Start of DATA FOR THIS TASK
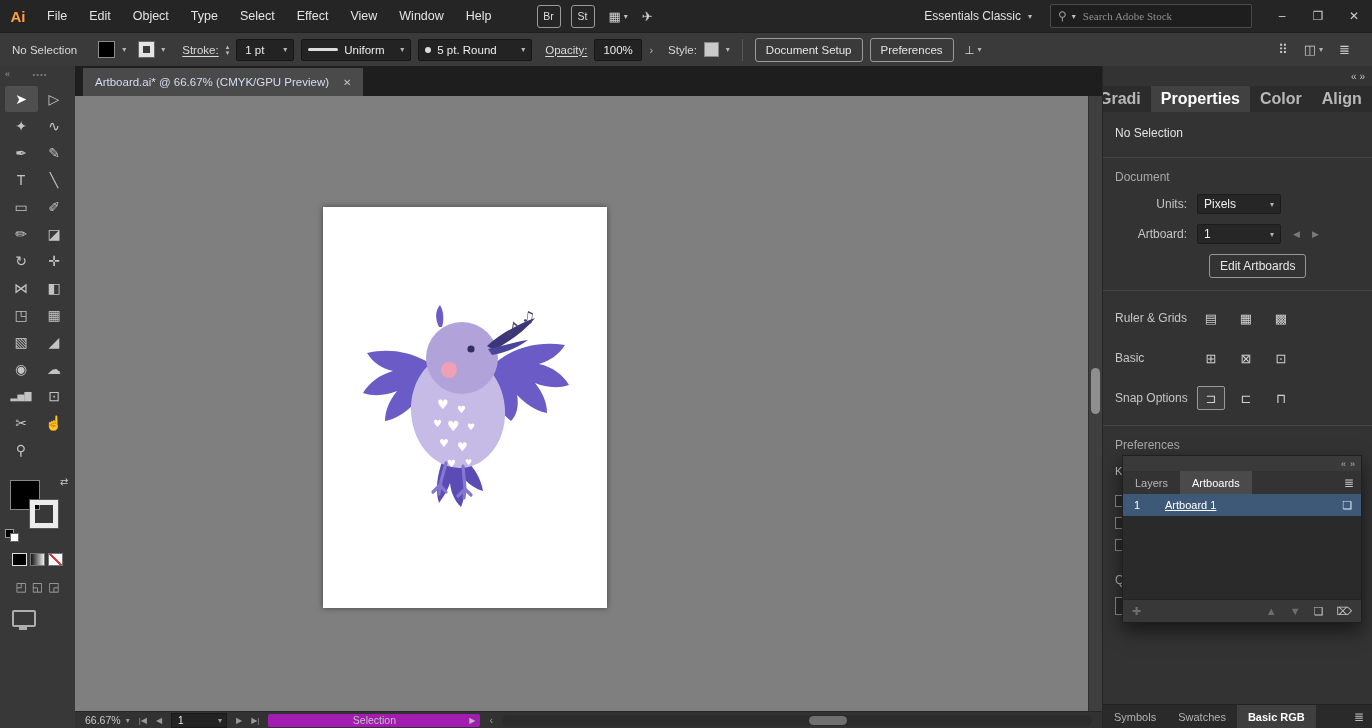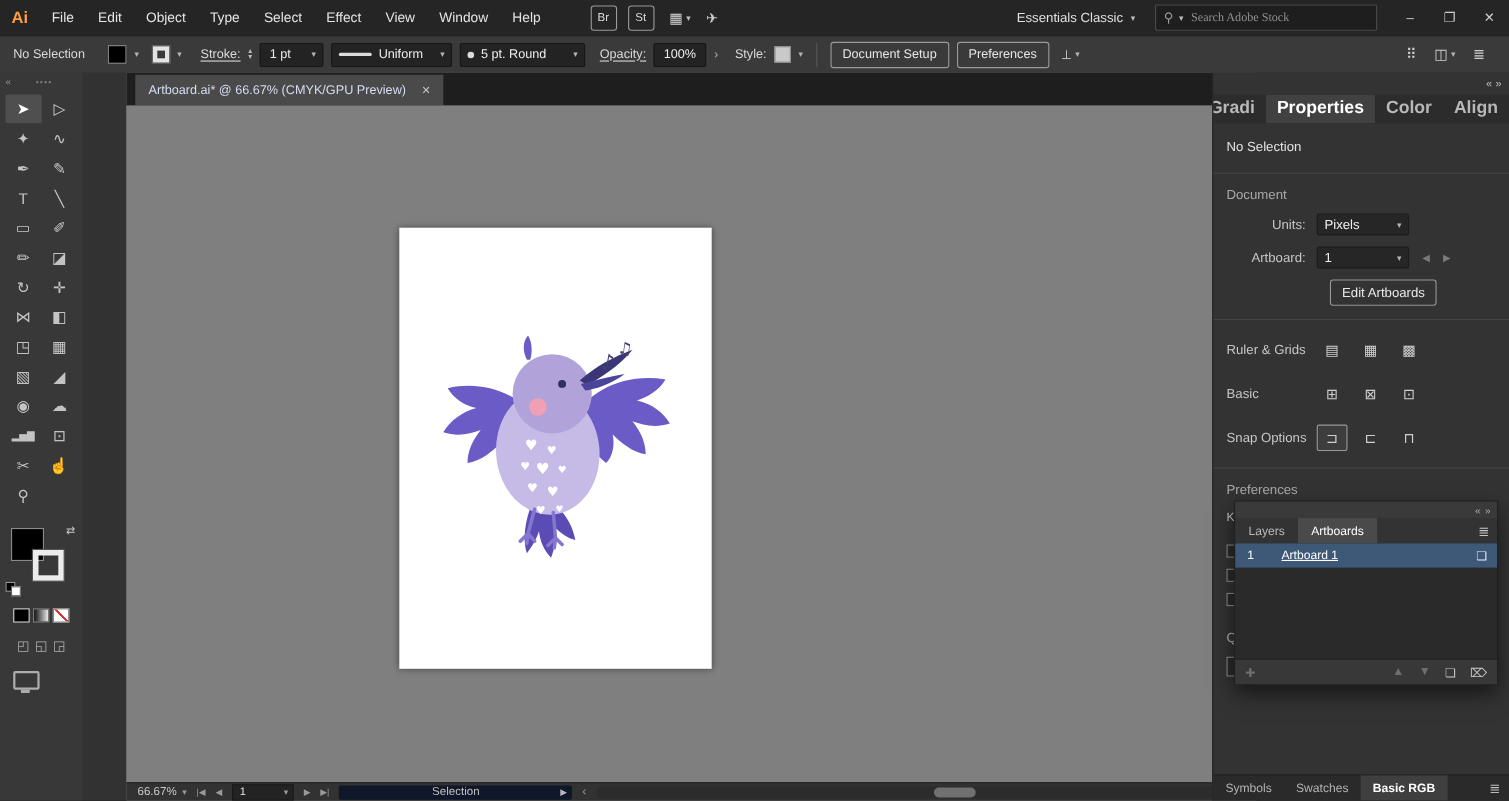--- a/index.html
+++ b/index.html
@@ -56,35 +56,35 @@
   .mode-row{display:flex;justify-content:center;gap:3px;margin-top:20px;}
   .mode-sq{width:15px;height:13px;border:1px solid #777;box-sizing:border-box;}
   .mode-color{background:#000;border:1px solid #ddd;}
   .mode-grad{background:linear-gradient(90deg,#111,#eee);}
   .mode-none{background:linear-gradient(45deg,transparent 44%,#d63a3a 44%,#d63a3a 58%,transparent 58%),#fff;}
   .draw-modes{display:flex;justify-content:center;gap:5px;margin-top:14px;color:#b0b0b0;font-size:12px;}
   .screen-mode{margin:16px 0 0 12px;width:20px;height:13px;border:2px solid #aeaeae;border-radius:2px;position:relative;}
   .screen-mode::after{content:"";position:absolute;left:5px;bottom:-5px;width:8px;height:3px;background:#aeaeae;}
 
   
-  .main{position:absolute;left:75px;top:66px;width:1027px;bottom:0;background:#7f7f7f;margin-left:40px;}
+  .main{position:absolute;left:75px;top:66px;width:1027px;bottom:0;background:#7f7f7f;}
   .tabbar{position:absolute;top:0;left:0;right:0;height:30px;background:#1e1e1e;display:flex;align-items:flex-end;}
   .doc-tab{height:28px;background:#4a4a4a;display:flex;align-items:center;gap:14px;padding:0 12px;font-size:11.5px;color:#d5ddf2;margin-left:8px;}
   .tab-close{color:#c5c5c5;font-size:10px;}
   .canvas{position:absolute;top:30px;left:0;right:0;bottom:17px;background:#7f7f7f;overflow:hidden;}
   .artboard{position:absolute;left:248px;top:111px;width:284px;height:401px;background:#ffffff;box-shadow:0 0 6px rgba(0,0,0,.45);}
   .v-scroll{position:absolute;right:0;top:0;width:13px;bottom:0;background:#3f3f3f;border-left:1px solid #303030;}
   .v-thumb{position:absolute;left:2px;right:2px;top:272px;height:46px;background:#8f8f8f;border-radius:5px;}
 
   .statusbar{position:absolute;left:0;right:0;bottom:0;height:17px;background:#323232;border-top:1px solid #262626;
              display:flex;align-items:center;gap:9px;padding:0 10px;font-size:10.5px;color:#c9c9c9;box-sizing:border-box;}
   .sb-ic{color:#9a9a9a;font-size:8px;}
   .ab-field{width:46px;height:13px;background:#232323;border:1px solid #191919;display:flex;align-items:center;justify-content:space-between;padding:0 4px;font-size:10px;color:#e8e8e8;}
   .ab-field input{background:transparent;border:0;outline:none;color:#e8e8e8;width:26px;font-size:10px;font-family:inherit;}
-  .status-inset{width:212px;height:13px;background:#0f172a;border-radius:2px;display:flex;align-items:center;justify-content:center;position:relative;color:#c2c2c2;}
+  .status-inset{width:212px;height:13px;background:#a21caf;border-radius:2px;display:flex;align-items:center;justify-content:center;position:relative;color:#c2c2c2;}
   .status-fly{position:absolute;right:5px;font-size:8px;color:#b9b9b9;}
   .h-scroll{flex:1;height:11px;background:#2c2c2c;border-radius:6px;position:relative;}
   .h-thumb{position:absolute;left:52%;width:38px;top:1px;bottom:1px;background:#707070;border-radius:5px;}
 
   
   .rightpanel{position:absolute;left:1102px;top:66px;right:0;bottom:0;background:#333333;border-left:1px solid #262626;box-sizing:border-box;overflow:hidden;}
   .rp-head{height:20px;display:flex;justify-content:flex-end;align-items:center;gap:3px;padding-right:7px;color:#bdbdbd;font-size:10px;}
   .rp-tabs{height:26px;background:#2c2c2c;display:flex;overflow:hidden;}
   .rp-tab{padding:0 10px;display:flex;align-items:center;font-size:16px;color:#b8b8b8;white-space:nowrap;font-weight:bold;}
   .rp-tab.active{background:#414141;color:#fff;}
End of DATA FOR THIS TASK
Start of DATA FOR THIS TASK
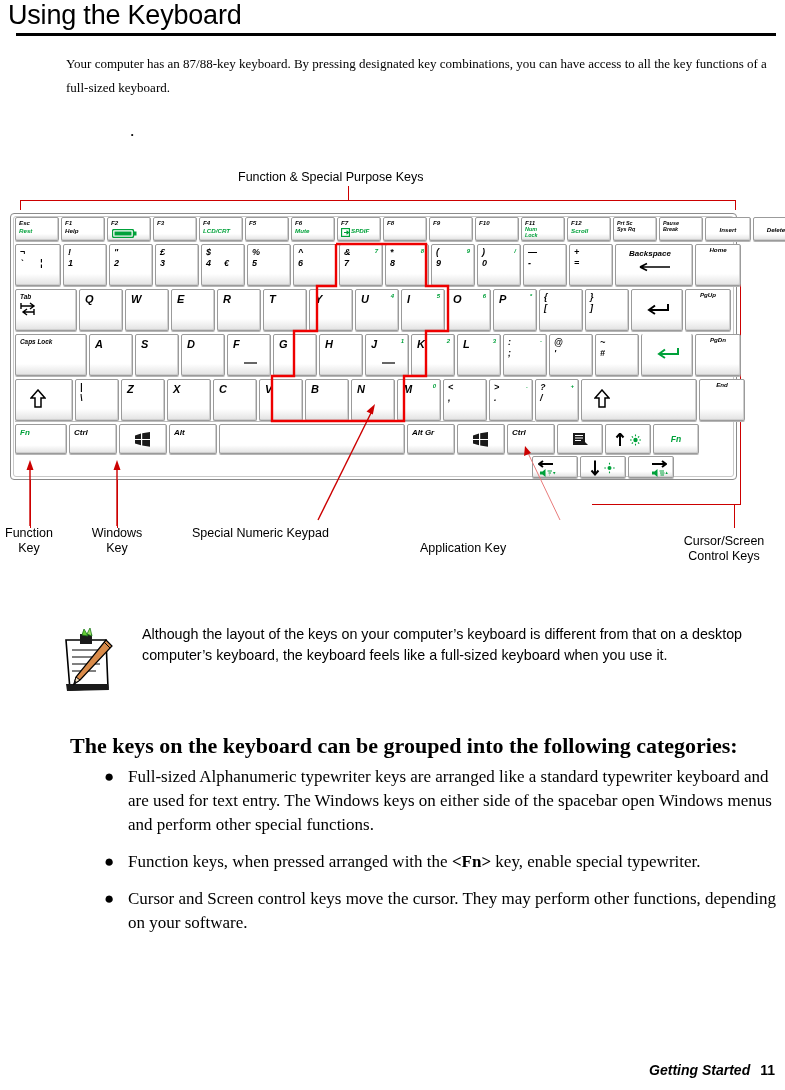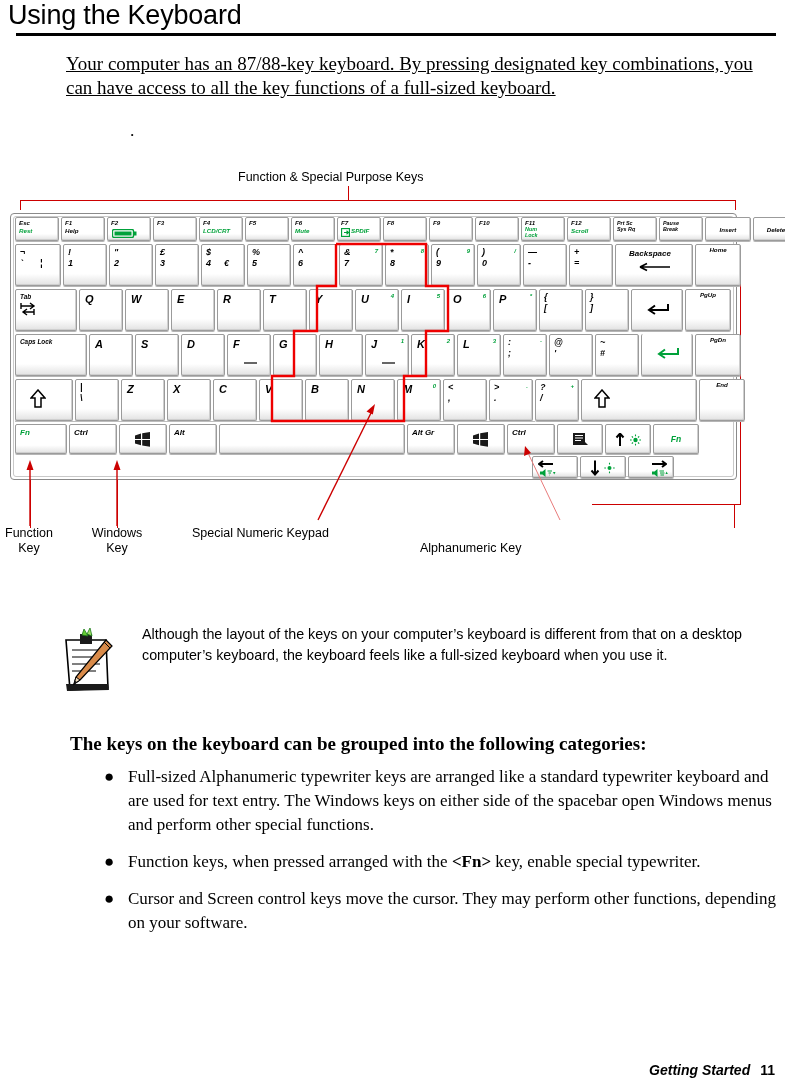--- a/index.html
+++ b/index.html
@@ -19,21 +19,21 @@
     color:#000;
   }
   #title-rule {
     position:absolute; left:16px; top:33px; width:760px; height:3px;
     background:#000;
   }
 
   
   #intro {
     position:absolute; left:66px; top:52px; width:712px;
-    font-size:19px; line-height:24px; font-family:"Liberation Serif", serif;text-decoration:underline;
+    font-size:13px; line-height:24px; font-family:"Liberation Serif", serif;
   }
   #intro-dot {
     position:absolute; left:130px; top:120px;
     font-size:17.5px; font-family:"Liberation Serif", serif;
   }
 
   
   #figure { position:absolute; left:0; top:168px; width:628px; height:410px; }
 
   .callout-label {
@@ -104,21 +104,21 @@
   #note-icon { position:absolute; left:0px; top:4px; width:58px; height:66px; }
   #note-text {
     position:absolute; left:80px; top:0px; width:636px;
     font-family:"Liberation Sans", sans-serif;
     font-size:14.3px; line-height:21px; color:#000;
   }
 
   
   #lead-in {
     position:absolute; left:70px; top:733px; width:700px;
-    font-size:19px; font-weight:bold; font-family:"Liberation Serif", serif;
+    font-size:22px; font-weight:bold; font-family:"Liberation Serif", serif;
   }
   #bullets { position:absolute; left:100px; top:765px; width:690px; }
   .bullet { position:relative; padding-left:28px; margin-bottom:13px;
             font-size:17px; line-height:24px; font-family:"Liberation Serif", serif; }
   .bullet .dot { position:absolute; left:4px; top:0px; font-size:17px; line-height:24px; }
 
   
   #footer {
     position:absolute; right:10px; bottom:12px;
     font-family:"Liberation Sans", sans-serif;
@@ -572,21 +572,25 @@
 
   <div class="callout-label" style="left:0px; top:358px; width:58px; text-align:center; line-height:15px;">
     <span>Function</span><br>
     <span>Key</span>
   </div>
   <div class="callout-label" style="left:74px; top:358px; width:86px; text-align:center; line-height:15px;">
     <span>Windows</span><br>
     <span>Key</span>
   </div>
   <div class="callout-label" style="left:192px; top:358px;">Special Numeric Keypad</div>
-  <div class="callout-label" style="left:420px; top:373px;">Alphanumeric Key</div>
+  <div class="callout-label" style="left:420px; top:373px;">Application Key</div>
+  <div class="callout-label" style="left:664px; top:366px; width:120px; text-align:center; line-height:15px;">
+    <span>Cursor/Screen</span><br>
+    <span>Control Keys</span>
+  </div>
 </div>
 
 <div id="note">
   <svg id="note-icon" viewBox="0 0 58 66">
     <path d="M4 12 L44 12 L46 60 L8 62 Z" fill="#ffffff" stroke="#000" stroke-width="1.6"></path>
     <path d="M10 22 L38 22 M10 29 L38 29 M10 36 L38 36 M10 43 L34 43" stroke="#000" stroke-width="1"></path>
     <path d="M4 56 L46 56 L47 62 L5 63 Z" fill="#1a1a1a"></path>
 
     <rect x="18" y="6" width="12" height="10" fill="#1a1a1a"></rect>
End of DATA FOR THIS TASK
EXERCISE:
Look through the entries. Copy out each line with "display" in it.

RESPONSE TO THIS TASK:
   .mode-row{display:flex;justify-content:center;gap:3px;margin-top:20px;}
   .draw-modes{display:flex;justify-content:center;gap:5px;margin-top:14px;color:#b0b0b0;font-size:12px;}
   .tabbar{position:absolute;top:0;left:0;right:0;height:30px;background:#1e1e1e;display:flex;align-items:flex-end;}
   .doc-tab{height:28px;background:#4a4a4a;display:flex;align-items:center;gap:14px;padding:0 12px;font-size:11.5px;color:#d5ddf2;margin-left:8px;}
              display:flex;align-items:center;gap:9px;padding:0 10px;font-size:10.5px;color:#c9c9c9;box-sizing:border-box;}
   .ab-field{width:46px;height:13px;background:#232323;border:1px solid #191919;display:flex;align-items:center;justify-content:space-between;padding:0 4px;font-size:10px;color:#e8e8e8;}
-  .status-inset{width:212px;height:13px;background:#0f172a;border-radius:2px;display:flex;align-items:center;justify-content:center;position:relative;color:#c2c2c2;}
+  .status-inset{width:212px;height:13px;background:#a21caf;border-radius:2px;display:flex;align-items:center;justify-content:center;position:relative;color:#c2c2c2;}
   .rp-head{height:20px;display:flex;justify-content:flex-end;align-items:center;gap:3px;padding-right:7px;color:#bdbdbd;font-size:10px;}
   .rp-tabs{height:26px;background:#2c2c2c;display:flex;overflow:hidden;}
   .rp-tab{padding:0 10px;display:flex;align-items:center;font-size:16px;color:#b8b8b8;white-space:nowrap;font-weight:bold;}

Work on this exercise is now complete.